So will Fox News survive as “a house united?” Ellison asks.

After Hannity’s onstage appearance with Trump, Baier said that “there was a lot of reaction inside the company,” and that he, MacCallum, Brit Hume and Chris Wallace addressed it at a pre-scheduled lunch with Fox News chief executive Suzanne Scott and Fox News President Jay Wallace the day of the election.

“It was a big part of the discussion,” Baier said. Wallace and Scott told them the Murdochs had been personally involved in the statement that Fox News put out that morning expressing disapproval of Hannity’s action. “We felt confident that they understood the seriousness of the moment, and that the news side needed to make sure [management] had our backs. . . . I do something different than Sean does, but when an event like this happens, it needs to be clear cut.

Rupert and Lachlan Murdoch have deemed Hannity’s actions on Monday night “unacceptable,” but it appears as though no further action has been taken against the face of the network, aside from a public statement from the network saying he had created “an unfortunate distraction,” and Hannity tweeting that he did not mean to include his Fox News journalist colleagues in the “fake news media” remark he made at the rally.

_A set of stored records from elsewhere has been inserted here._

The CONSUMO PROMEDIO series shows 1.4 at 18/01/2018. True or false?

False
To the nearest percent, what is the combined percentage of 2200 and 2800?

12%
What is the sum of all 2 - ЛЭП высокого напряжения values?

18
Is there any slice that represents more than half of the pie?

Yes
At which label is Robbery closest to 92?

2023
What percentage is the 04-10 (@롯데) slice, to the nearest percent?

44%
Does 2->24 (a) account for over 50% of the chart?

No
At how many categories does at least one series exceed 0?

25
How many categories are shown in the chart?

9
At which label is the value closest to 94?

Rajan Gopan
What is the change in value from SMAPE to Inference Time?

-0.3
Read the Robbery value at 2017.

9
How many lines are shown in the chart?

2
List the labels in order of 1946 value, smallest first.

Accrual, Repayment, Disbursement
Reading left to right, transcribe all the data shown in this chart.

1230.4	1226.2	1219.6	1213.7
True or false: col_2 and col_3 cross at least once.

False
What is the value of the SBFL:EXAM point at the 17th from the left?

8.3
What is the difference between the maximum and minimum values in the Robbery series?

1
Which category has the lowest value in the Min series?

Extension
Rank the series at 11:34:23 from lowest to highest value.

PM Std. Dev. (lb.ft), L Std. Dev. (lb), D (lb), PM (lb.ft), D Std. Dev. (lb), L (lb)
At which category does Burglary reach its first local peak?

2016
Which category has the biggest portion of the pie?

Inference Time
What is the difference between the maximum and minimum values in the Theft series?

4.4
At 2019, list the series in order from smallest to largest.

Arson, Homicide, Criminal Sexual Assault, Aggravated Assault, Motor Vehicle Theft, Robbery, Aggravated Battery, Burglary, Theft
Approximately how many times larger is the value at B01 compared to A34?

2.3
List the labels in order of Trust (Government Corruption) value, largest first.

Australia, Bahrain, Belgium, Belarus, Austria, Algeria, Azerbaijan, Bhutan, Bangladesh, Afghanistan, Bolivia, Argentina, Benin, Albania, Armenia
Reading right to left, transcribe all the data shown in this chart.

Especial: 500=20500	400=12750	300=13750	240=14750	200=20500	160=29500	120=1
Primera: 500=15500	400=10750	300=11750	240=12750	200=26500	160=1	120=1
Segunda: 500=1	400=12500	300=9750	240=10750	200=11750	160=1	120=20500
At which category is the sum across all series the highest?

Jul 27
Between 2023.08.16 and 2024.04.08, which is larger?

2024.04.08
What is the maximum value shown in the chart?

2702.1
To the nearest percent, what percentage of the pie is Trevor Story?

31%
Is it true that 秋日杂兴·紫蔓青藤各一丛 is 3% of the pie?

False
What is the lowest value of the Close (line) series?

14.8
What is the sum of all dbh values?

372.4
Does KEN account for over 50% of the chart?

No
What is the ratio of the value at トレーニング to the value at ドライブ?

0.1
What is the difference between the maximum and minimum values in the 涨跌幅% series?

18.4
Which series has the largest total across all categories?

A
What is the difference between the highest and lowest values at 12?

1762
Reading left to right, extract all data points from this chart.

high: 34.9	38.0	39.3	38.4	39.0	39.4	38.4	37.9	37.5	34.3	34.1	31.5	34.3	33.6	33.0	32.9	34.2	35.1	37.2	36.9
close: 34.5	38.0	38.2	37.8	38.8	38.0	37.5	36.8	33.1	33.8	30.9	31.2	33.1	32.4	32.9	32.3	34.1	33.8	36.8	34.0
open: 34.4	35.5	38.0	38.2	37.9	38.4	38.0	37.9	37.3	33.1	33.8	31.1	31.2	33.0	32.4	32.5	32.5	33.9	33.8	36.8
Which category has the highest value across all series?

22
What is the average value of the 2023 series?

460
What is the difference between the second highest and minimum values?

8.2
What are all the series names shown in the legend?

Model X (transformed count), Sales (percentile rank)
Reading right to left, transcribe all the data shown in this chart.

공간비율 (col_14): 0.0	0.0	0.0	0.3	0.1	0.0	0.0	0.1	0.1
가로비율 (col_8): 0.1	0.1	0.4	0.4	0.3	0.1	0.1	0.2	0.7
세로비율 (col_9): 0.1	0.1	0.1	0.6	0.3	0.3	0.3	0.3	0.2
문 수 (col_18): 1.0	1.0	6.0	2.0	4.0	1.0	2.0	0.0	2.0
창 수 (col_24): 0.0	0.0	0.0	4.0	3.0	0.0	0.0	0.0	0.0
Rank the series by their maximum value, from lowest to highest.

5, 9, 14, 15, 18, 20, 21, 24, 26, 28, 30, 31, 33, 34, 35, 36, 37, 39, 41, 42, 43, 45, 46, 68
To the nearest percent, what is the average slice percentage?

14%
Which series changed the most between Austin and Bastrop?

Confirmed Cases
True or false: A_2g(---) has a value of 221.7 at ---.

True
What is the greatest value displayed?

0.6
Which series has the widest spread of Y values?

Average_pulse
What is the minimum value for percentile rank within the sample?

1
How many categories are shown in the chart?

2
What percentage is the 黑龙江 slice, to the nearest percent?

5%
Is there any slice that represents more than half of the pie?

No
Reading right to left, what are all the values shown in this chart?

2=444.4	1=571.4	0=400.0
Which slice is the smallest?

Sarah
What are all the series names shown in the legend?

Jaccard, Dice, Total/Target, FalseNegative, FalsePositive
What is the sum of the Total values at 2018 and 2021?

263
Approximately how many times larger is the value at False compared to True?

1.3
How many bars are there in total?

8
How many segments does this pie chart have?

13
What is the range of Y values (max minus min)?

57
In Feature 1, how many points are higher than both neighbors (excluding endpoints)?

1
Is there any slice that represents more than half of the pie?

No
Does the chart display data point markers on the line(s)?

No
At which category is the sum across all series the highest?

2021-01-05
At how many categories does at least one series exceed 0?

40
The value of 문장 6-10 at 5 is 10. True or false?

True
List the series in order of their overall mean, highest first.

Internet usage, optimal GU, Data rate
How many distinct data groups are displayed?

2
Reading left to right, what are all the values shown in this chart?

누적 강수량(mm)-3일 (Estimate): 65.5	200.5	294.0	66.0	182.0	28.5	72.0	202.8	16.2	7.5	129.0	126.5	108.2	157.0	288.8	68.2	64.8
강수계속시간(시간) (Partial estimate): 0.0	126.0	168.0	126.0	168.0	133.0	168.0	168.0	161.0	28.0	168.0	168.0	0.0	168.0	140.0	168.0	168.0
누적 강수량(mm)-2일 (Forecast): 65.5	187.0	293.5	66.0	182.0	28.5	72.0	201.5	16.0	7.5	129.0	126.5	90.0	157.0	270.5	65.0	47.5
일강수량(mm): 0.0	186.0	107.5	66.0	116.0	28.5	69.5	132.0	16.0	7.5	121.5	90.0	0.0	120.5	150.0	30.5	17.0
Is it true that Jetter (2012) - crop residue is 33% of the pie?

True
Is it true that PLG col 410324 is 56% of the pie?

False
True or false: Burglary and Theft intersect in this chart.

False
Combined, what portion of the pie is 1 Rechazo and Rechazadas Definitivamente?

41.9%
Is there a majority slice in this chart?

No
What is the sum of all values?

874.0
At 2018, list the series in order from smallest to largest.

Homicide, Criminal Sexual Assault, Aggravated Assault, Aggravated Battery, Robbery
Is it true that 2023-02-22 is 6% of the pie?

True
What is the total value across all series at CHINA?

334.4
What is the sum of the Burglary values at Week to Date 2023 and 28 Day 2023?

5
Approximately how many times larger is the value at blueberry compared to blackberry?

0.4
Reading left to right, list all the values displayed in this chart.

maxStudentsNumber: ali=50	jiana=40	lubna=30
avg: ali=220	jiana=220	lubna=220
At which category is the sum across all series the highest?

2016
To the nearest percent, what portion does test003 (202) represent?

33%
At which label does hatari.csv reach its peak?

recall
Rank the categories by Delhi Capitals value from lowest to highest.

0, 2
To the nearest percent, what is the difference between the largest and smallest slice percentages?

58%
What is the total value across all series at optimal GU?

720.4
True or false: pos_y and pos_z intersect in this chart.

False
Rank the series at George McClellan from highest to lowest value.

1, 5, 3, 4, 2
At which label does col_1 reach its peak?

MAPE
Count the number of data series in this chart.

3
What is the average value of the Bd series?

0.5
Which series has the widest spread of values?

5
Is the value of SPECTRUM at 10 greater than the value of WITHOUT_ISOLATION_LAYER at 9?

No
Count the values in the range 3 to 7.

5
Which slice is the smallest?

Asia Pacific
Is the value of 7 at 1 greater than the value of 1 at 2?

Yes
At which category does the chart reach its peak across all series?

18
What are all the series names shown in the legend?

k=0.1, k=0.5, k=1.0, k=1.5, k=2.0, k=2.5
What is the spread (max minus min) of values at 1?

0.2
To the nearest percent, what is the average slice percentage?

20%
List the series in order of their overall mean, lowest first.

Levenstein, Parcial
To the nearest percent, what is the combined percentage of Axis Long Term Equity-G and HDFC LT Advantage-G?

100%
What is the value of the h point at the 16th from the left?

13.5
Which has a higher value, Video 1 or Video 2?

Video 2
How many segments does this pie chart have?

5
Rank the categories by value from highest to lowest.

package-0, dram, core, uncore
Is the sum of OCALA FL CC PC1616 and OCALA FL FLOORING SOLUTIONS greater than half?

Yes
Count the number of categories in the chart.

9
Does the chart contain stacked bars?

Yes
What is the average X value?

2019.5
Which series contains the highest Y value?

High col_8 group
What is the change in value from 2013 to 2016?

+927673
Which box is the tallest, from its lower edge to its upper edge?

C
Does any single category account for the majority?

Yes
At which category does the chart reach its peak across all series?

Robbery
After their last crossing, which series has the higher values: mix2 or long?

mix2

Disappointed or not, the Murdochs and Fox News are at the mercy of Trump and Hannity, at least for now. “They’re willing to support Sean in the short term but Sean’s key to survival now is the connection to the Trump base and voter,” said a Trump administration official close to the network. Lachlan Murdoch recently said that he wasn’t embarrassed by what is on Fox News and that more people watch the channel’s news coverage than its opinion programming.

This isn’t the first time Hannity has been scheduled to appear at a campaign rally. There was a 2010 rally in Cincinnati for a tea party candidate, but the late Fox News chief Roger Ailes shot down the appearance.

This time, with the Missouri rally, there was no one to call him back before it was too late. “Hannity is really pushing the envelope,” said a former Fox executive. “He’s daring people to try to stop him.”